**ABOUT THIS TASK:** The lines to copy from the listing below are those that contain the string "public".

-*-*-

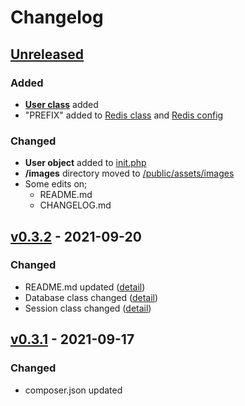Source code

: # Changelog

## [Unreleased](https://github.com/mertowitch/PHPneeds/compare/v0.3.2...HEAD)
### Added
- [**User class**](/libs/User.php) added
- "PREFIX" added to [Redis class](/libs/Redis.php) and [Redis config](/confs/conf.redis.php)
### Changed
- **User object** added to [init.php](/common/init.php)
- **/images** directory moved to [/public/assets/images](/public/assets/images)
- Some edits on;
  - README.md
  - CHANGELOG.md


## [v0.3.2](https://github.com/mertowitch/PHPneeds/compare/v0.3.1...v0.3.2) - 2021-09-20
### Changed
- README.md updated ([detail](https://github.com/mertowitch/PHPneeds/compare/v0.3.1...v0.3.2#diff-b335630551682c19a781afebcf4d07bf978fb1f8ac04c6bf87428ed5106870f5))
- Database class changed ([detail](https://github.com/mertowitch/PHPneeds/compare/v0.3.1...v0.3.2#diff-a71fd8e5cd2d33de5278493e2f5f04aeea25ed26cf500d65742d492eb39afec8))
- Session class changed ([detail](https://github.com/mertowitch/PHPneeds/compare/v0.3.1...v0.3.2#diff-e6e35f5873800dc7a0e2c9ce9e96e63f488fa446e1019f59797b9c1f08575dcc))

## [v0.3.1](https://github.com/mertowitch/PHPneeds/compare/v0.3.0...v0.3.1) - 2021-09-17
### Changed
- composer.json updated
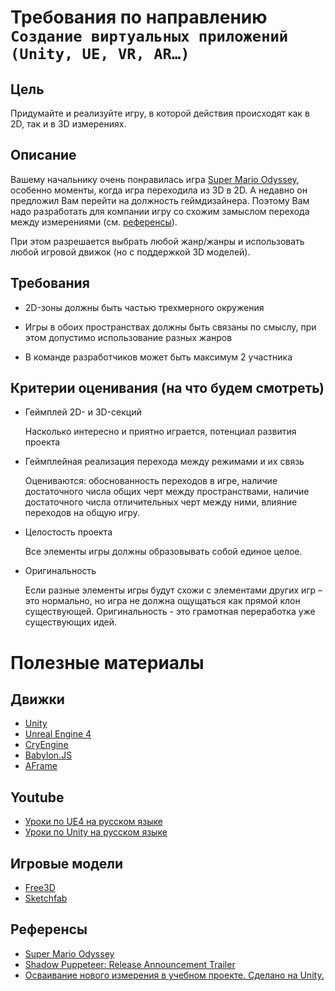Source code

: # Требования по направлению `Создание виртуальных приложений (Unity, UE, VR, AR…)`

## Цель

Придумайте и реализуйте игру, в которой действия происходят как в 2D, так и в 3D измерениях.

## Описание

Вашему начальнику очень понравилась игра [Super Mario Odyssey](https://youtu.be/_G7zimesCXM), особенно моменты, когда игра переходила из 3D в 2D. А недавно он предложил Вам перейти на должность геймдизайнера. Поэтому Вам надо разработать для компании игру со схожим замыслом перехода между измерениями (см. [референсы](#ref)).

При этом разрешается выбрать любой жанр/жанры и использовать любой игровой движок (но с поддержкой 3D моделей).

## Требования

* 2D-зоны должны быть частью трехмерного окружения

* Игры в обоих пространствах должны быть связаны по смыслу, при этом допустимо использование разных жанров

* В команде разработчиков может быть максимум 2 участника

## Критерии оценивания (на что будем смотреть)

* Геймплей 2D- и 3D-секций

    Насколько интересно и приятно играется, потенциал развития проекта

* Геймплейная реализация перехода между режимами и их связь

    Оцениваются: обоснованность переходов в игре, наличие достаточного числа общих черт между пространствами, наличие достаточного числа отличительных черт между ними, влияние переходов на общую игру.
    
* Целостость проекта

    Все элементы игры должны образовывать собой единое целое.
    
* Оригинальность

    Если разные элементы игры будут схожи с элементами других игр – это нормально, но игра не должна ощущаться как прямой клон существующей. Оригинальность - это грамотная переработка уже существующих идей.


# Полезные материалы

## Движки
- [Unity](https://unity.com/ru)
- [Unreal Engine 4](https://www.unrealengine.com)
- [CryEngine](https://www.cryengine.com/)
- [Babylon.JS](https://www.babylonjs.com/)
- [AFrame](https://aframe.io/)

## Youtube
- [Уроки по UE4 на русском языке](https://www.youtube.com/channel/UCLbkGIcYJxxL0tciH9RVebg)
- [Уроки по Unity на русском языке](https://www.youtube.com/watch?v=wiBYx7n6ey4&list=PL0lO_mIqDDFVNOKquWCHh4n-Ird5HRB_1)

## Игровые модели
- [Free3D](https://free3d.com/ru/)
- [Sketchfab](https://sketchfab.com/3d-models/popular)

## Референсы <a name="ref"></a>
- [Super Mario Odyssey](https://youtu.be/_G7zimesCXM)
- [Shadow Puppeteer: Release Announcement Trailer](https://www.youtube.com/watch?v=noR7MNATDOA)
- [Осваивание нового измерения в учебном проекте. Сделано на Unity.](https://vk.com/video-169199183_456242302)
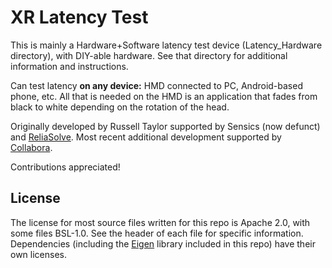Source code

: # XR Latency Test

<!--
// Copyright 2015 Sensics, Inc.
// Copyright 2021 Collabora, Ltd.
//
// SPDX-License-Identifier: Apache-2.0
-->

This is mainly a Hardware+Software latency test device (Latency_Hardware
directory), with DIY-able hardware. See that directory for additional
information and instructions.

Can test latency **on any device:** HMD connected to PC, Android-based phone,
etc. All that is needed on the HMD is an application that fades from black to
white depending on the rotation of the head.

Originally developed by Russell Taylor supported by Sensics (now defunct) and
[ReliaSolve](https://www.reliasolve.com/). Most recent additional development
supported by [Collabora](https://collabora.com).

Contributions appreciated!

## License

The license for most source files written for this repo is Apache 2.0, with some
files BSL-1.0. See the header of each file for specific information.
Dependencies (including the [Eigen](https://eigen.tuxfamily.org) library
included in this repo) have their own licenses.
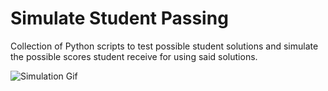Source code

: # Simulate Student Passing

Collection of Python scripts to test possible student solutions and simulate the possible scores student receive for using said solutions.

![Simulation Gif](https://media.giphy.com/media/rEUfcAkaqoNa3yBxFi/giphy.gif?cid=790b7611eabad2fceb2a36dd90ae52fa6f9a39b56827a520&rid=giphy.gif&ct=g)

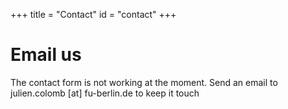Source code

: +++
title = "Contact"
id = "contact"
+++

# Email us

The contact form is not working at the moment. Send an email to julien.colomb [at] fu-berlin.de to keep it touch
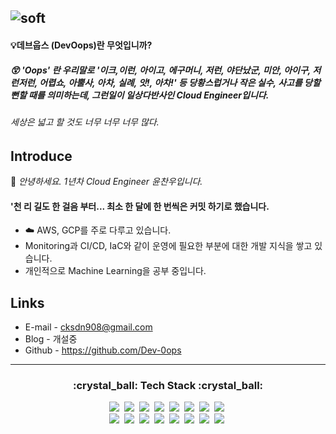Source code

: ![soft](https://capsule-render.vercel.app/api?type=soft&color=auto&text=Dev%20Oops%20&desc=%20Today%20I%20don't%20feel%20like%20doing%20anything&fontSize=40&animation=twinkling&descAlignY=80)
-----
#### :bulb:데브웁스 (DevOops)란 무엇입니까?<br>
#####  :astonished: 'Oops' 란 우리말로  _'이크,이런, 아이고, 에구머니, 저런, 야단났군, 미안, 아이구, 저런저런, 어렵쇼, 아뿔사, 아차, 실례, 앗!, 아차!'_ 등 당황스럽거나 작은 실수, 사고를 당할 뻔할 때를 의미하는데, 그런일이 일상다반사인 Cloud Engineer입니다.

######  세상은 넓고 할 것도 너무 너무 너무  많다.

Introduce
-----
👋 *안녕하세요. 1년차 Cloud Engineer 윤찬우입니다.*

#### **'천 리 길도 한 걸음 부터... 최소 한 달에 한 번씩은 커밋 하기로 했습니다.**
- :cloud: AWS, GCP를 주로 다루고 있습니다.  
- Monitoring과 CI/CD, IaC와 같이 운영에 필요한 부분에 대한 개발 지식을 쌓고 있습니다.
- 개인적으로 Machine Learning을 공부 중입니다.

Links
---
- E-mail - cksdn908@gmail.com
- Blog - 개설중
- Github - https://github.com/Dev-0ops
---



<h3 align="center"> :crystal_ball: Tech Stack  :crystal_ball:</h3>

<p align="center">
  <img src="https://img.shields.io/badge/AWS-333664?style=flat-square&logo=amazon-aws&logoColor=white"/></a>&nbsp
  <img src="https://img.shields.io/badge/GCP-4285F4?style=flat-square&logo=google-cloud&logoColor=white"/></a>&nbsp
  <img src="https://img.shields.io/badge/NCP-03C75A?style=flat-square&logo=naver&logoColor=white"/></a>&nbsp
  <img src="https://img.shields.io/badge/Kubernetes-326CE5?style=flat-square&logo=Kubernetes&logoColor=white"/></a>&nbsp
  <img src="https://img.shields.io/badge/Prometheus-E6522C?style=flat-square&logo=prometheus&logoColor=white"/></a>&nbsp
  <img src="https://img.shields.io/badge/Grafana-F46800?style=flat-square&logo=Grafana&logoColor=white"/></a>&nbsp
  <img src="https://img.shields.io/badge/InfluxDB-22ADF6?style=flat-square&logo=InfluxDB&logoColor=white"/></a>&nbsp
  <img src="https://img.shields.io/badge/ElasticStack-005571?style=flat-square&logo=ElasticStack&logoColor=white"/></a>&nbsp<br>
  <img src="https://img.shields.io/badge/Terraform-7B42BC?style=flat-square&logo=Terraform&logoColor=white"/></a>&nbsp
  <img src="https://img.shields.io/badge/Jenkins-D24939?style=flat-square&logo=Jenkins&logoColor=white"/></a>&nbsp
  <img src="https://img.shields.io/badge/Apache-D22128?style=flat-square&logo=Apache&logoColor=white"/></a>&nbsp
  <img src="https://img.shields.io/badge/Tomcat-F8DC75?style=flat-square&logo=ApacheTomcat&logoColor=white"/></a>&nbsp
  <img src="https://img.shields.io/badge/Python-3766AB?style=flat-square&logo=Python&logoColor=white"/></a>&nbsp
  <img src="https://img.shields.io/badge/Java-1E8CBE?style=flat-square&logo=Java&logoColor=white"/></a>&nbsp
  <img src="https://img.shields.io/badge/C-A8B9CC?style=flat-square&logo=C&logoColor=white"/></a>&nbsp
  <img src="https://img.shields.io/badge/Linux-FCC624?style=flat-square&logo=Linux&logoColor=white"/></a>&nbsp


</p>




<!---
Dev-0ops/Dev-0ops is a ✨ special ✨ repository because its `README.md` (this file) appears on your GitHub profile.
You can click the Preview link to take a look at your changes.
--->

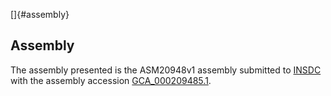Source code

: []{#assembly}

Assembly
--------

The assembly presented is the ASM20948v1 assembly submitted to
[INSDC](http://www.insdc.org) with the assembly accession
[GCA\_000209485.1](http://www.ebi.ac.uk/ena/data/view/GCA_000209485.1).
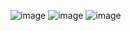 ![image](https://github.com/Banstra/exam/assets/97594123/295f7a0c-b8c3-418d-a16a-4392cbc66228)
![image](https://github.com/Banstra/exam/assets/97594123/05723a16-7d51-49e3-bcf5-6b86733fb64a)
![image](https://github.com/Banstra/exam/assets/97594123/922f2059-3894-4f35-90db-a3416cd277b3)
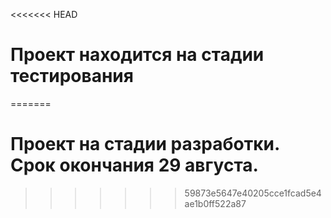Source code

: <<<<<<< HEAD
# **Проект находится на стадии тестирования**
=======
# **Проект на стадии разработки. Срок окончания 29 августа.**
>>>>>>> 59873e5647e40205cce1fcad5e4ae1b0ff522a87
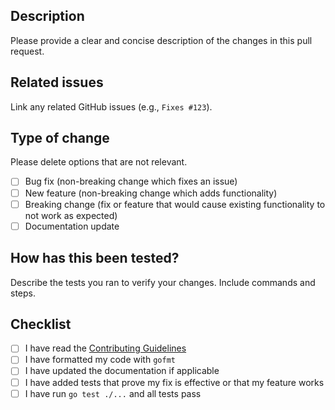 ## Description
Please provide a clear and concise description of the changes in this pull request.

## Related issues
Link any related GitHub issues (e.g., `Fixes #123`).

## Type of change
Please delete options that are not relevant.
- [ ] Bug fix (non-breaking change which fixes an issue)
- [ ] New feature (non-breaking change which adds functionality)
- [ ] Breaking change (fix or feature that would cause existing functionality to not work as expected)
- [ ] Documentation update

## How has this been tested?
Describe the tests you ran to verify your changes. Include commands and steps.

## Checklist
- [ ] I have read the [Contributing Guidelines](CONTRIBUTING.md)
- [ ] I have formatted my code with `gofmt`
- [ ] I have updated the documentation if applicable
- [ ] I have added tests that prove my fix is effective or that my feature works
- [ ] I have run `go test ./...` and all tests pass
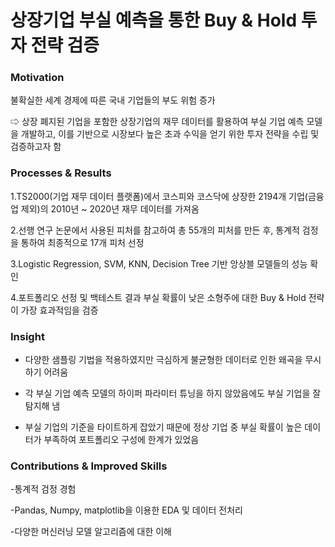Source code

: # 상장기업 부실 예측을 통한 Buy & Hold 투자 전략 검증




### Motivation

불확실한 세계 경제에 따른 국내 기업들의 부도 위험 증가

⇨ 상장 폐지된 기업을 포함한 상장기업의 재무 데이터를 활용하여 부실 기업 예측 모델을 개발하고, 이를 기반으로 시장보다 높은 초과 수익을 얻기 위한 투자 전략을 수립 및 검증하고자 함




### Processes & Results

1.TS2000(기업 재무 데이터 플랫폼)에서 코스피와 코스닥에 상장한 2194개 기업(금융업 제외)의 2010년 ~ 2020년 재무 데이터를 가져옴

2.선행 연구 논문에서 사용된 피처를 참고하여 총 55개의 피처를 만든 후, 통계적 검정을 통하여 최종적으로 17개 피처 선정

3.Logistic Regression, SVM, KNN, Decision Tree 기반 앙상블 모델들의 성능 확인

4.포트폴리오 선정 및 백테스트 결과 부실 확률이 낮은 소형주에 대한 Buy & Hold 전략이 가장 효과적임을 검증




### Insight

- 다양한 샘플링 기법을 적용하였지만 극심하게 불균형한 데이터로 인한 왜곡을 무시하기 어려움

- 각 부실 기업 예측 모델의 하이퍼 파라미터 튜닝을 하지 않았음에도 부실 기업을 잘 탐지해 냄

- 부실 기업의 기준을 타이트하게 잡았기 때문에 정상 기업 중 부실 확률이 높은 데이터가 부족하여 포트폴리오 구성에 한계가 있었음




### Contributions & Improved Skills

-통계적 검정 경험

-Pandas, Numpy, matplotlib을 이용한 EDA 및 데이터 전처리

-다양한 머신러닝 모델 알고리즘에 대한 이해


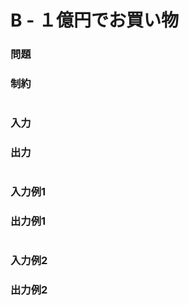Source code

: # B - １億円でお買い物

### 問題

### 制約

#

### 入力


### 出力


#

### 入力例1

### 出力例1

#

### 入力例2

### 出力例2


#
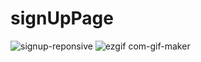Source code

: # signUpPage

![signup-reponsive](https://user-images.githubusercontent.com/70611956/162647442-600adba4-4971-4621-846f-47ea5a644059.gif)
![ezgif com-gif-maker](https://user-images.githubusercontent.com/70611956/162658430-d8c94222-060b-4532-bac3-cb179fc00e6c.gif)
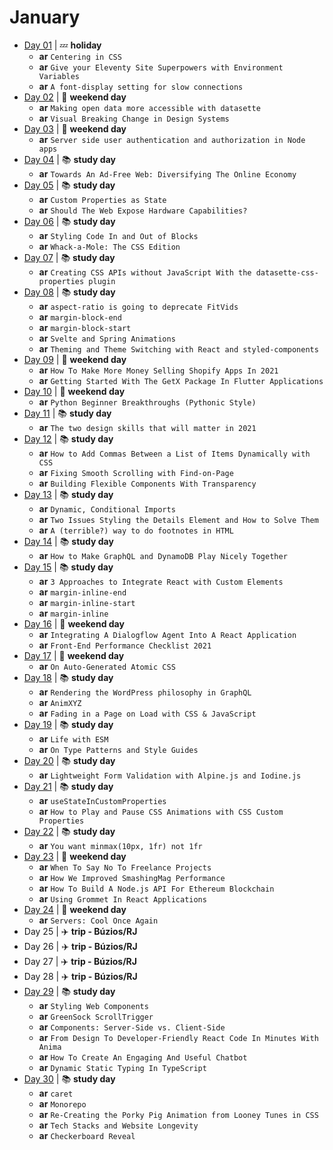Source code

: # January

- [Day 01](01-01-2021.md) | :zzz: **holiday**
  - **ar** `Centering in CSS`
  - **ar** `Give your Eleventy Site Superpowers with Environment Variables`
  - **ar** `A font-display setting for slow connections`
- [Day 02](01-02-2021.md) | :sunrise_over_mountains: **weekend day**
  - **ar** `Making open data more accessible with datasette`
  - **ar** `Visual Breaking Change in Design Systems`
- [Day 03](01-03-2021.md) | :sunrise_over_mountains: **weekend day**
  - **ar** `Server side user authentication and authorization in Node apps`
- [Day 04](01-04-2021.md) | :books: **study day**
  - **ar** `Towards An Ad-Free Web: Diversifying The Online Economy`
- [Day 05](01-05-2021.md) | :books: **study day**
  - **ar** `Custom Properties as State`
  - **ar** `Should The Web Expose Hardware Capabilities?`
- [Day 06](01-06-2021.md) | :books: **study day**
  - **ar** `Styling Code In and Out of Blocks`
  - **ar** `Whack-a-Mole: The CSS Edition`
- [Day 07](01-07-2021.md) | :books: **study day**
  - **ar** `Creating CSS APIs without JavaScript With the datasette-css-properties plugin`
- [Day 08](01-08-2021.md) | :books: **study day**
  - **ar** `aspect-ratio is going to deprecate FitVids`
  - **ar** `margin-block-end`
  - **ar** `margin-block-start`
  - **ar** `Svelte and Spring Animations`
  - **ar** `Theming and Theme Switching with React and styled-components`
- [Day 09](01-09-2021.md) | :sunrise_over_mountains: **weekend day**
  - **ar** `How To Make More Money Selling Shopify Apps In 2021`
  - **ar** `Getting Started With The GetX Package In Flutter Applications`
- [Day 10](01-10-2021.md) | :sunrise_over_mountains: **weekend day**
  - **ar** `Python Beginner Breakthroughs (Pythonic Style)`
- [Day 11](01-11-2021.md) | :books: **study day**
  - **ar** `The two design skills that will matter in 2021`
- [Day 12](01-12-2021.md) | :books: **study day**
  - **ar** `How to Add Commas Between a List of Items Dynamically with CSS`
  - **ar** `Fixing Smooth Scrolling with Find-on-Page`
  - **ar** `Building Flexible Components With Transparency`
- [Day 13](01-13-2021.md) | :books: **study day**
  - **ar** `Dynamic, Conditional Imports`
  - **ar** `Two Issues Styling the Details Element and How to Solve Them`
  - **ar** `A (terrible?) way to do footnotes in HTML`
- [Day 14](01-14-2021.md) | :books: **study day**
  - **ar** `How to Make GraphQL and DynamoDB Play Nicely Together`
- [Day 15](01-15-2021.md) | :books: **study day**
  - **ar** `3 Approaches to Integrate React with Custom Elements`
  - **ar** `margin-inline-end`
  - **ar** `margin-inline-start`
  - **ar** `margin-inline`
- [Day 16](01-16-2021.md) | :sunrise_over_mountains: **weekend day**
  - **ar** `Integrating A Dialogflow Agent Into A React Application`
  - **ar** `Front-End Performance Checklist 2021`
- [Day 17](01-17-2021.md) | :sunrise_over_mountains: **weekend day**
  - **ar** `On Auto-Generated Atomic CSS`
- [Day 18](01-18-2021.md) | :books: **study day**
  - **ar** `Rendering the WordPress philosophy in GraphQL`
  - **ar** `AnimXYZ`
  - **ar** `Fading in a Page on Load with CSS & JavaScript`
- [Day 19](01-19-2021.md) | :books: **study day**
  - **ar** `Life with ESM`
  - **ar** `On Type Patterns and Style Guides`
- [Day 20](01-20-2021.md) | :books: **study day**
  - **ar** `Lightweight Form Validation with Alpine.js and Iodine.js`
- [Day 21](01-21-2021.md) | :books: **study day**
  - **ar** `useStateInCustomProperties`
  - **ar** `How to Play and Pause CSS Animations with CSS Custom Properties`
- [Day 22](01-22-2021.md) | :books: **study day**
  - **ar** `You want minmax(10px, 1fr) not 1fr`
- [Day 23](01-23-2021.md) | :sunrise_over_mountains: **weekend day**
  - **ar** `When To Say No To Freelance Projects`
  - **ar** `How We Improved SmashingMag Performance`
  - **ar** `How To Build A Node.js API For Ethereum Blockchain`
  - **ar** `Using Grommet In React Applications`
- [Day 24](01-24-2021.md) | :sunrise_over_mountains: **weekend day**
  - **ar** `Servers: Cool Once Again`
- Day 25 | :airplane: **trip - Búzios/RJ**
- Day 26 | :airplane: **trip - Búzios/RJ**
- Day 27 | :airplane: **trip - Búzios/RJ**
- Day 28 | :airplane: **trip - Búzios/RJ**
- [Day 29](01-29-2021.md) | :books: **study day**
  - **ar** `Styling Web Components`
  - **ar** `GreenSock ScrollTrigger`
  - **ar** `Components: Server-Side vs. Client-Side`
  - **ar** `From Design To Developer-Friendly React Code In Minutes With Anima`
  - **ar** `How To Create An Engaging And Useful Chatbot`
  - **ar** `Dynamic Static Typing In TypeScript`
- [Day 30](01-30-2021.md) | :books: **study day**
  - **ar** `caret`
  - **ar** `Monorepo`
  - **ar** `Re-Creating the Porky Pig Animation from Looney Tunes in CSS`
  - **ar** `Tech Stacks and Website Longevity`
  - **ar** `Checkerboard Reveal`
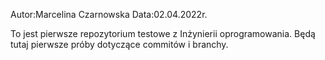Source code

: Autor:Marcelina Czarnowska
Data:02.04.2022r.

To jest pierwsze repozytorium testowe z Inżynierii oprogramowania.
Będą tutaj pierwsze próby dotyczące commitów i branchy.

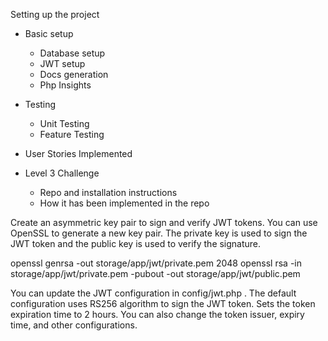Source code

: Setting up the project

-   Basic setup

    -   Database setup
    -   JWT setup
    -   Docs generation
    -   Php Insights

-   Testing

    -   Unit Testing
    -   Feature Testing

-   User Stories Implemented

-   Level 3 Challenge
    -   Repo and installation instructions
    -   How it has been implemented in the repo

Create an asymmetric key pair to sign and verify JWT tokens. You can use OpenSSL to generate a new key pair. The private key is used to sign the JWT token and the public key is used to verify the signature.

openssl genrsa -out storage/app/jwt/private.pem 2048
openssl rsa -in storage/app/jwt/private.pem -pubout -out storage/app/jwt/public.pem

You can update the JWT configuration in config/jwt.php . The default configuration uses RS256 algorithm to sign the JWT token. Sets the token expiration time to 2 hours. You can also change the token issuer, expiry time, and other configurations.
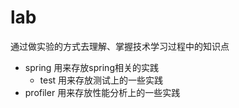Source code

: # lab
通过做实验的方式去理解、掌握技术学习过程中的知识点
* spring 用来存放spring相关的实践
    * test 用来存放测试上的一些实践
* profiler 用来存放性能分析上的一些实践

-*-*-

**PROBLEM SOLUTION:**
- **/images** directory moved to [/public/assets/images](/public/assets/images)
Create an asymmetric key pair to sign and verify JWT tokens. You can use OpenSSL to generate a new key pair. The private key is used to sign the JWT token and the public key is used to verify the signature.
openssl rsa -in storage/app/jwt/private.pem -pubout -out storage/app/jwt/public.pem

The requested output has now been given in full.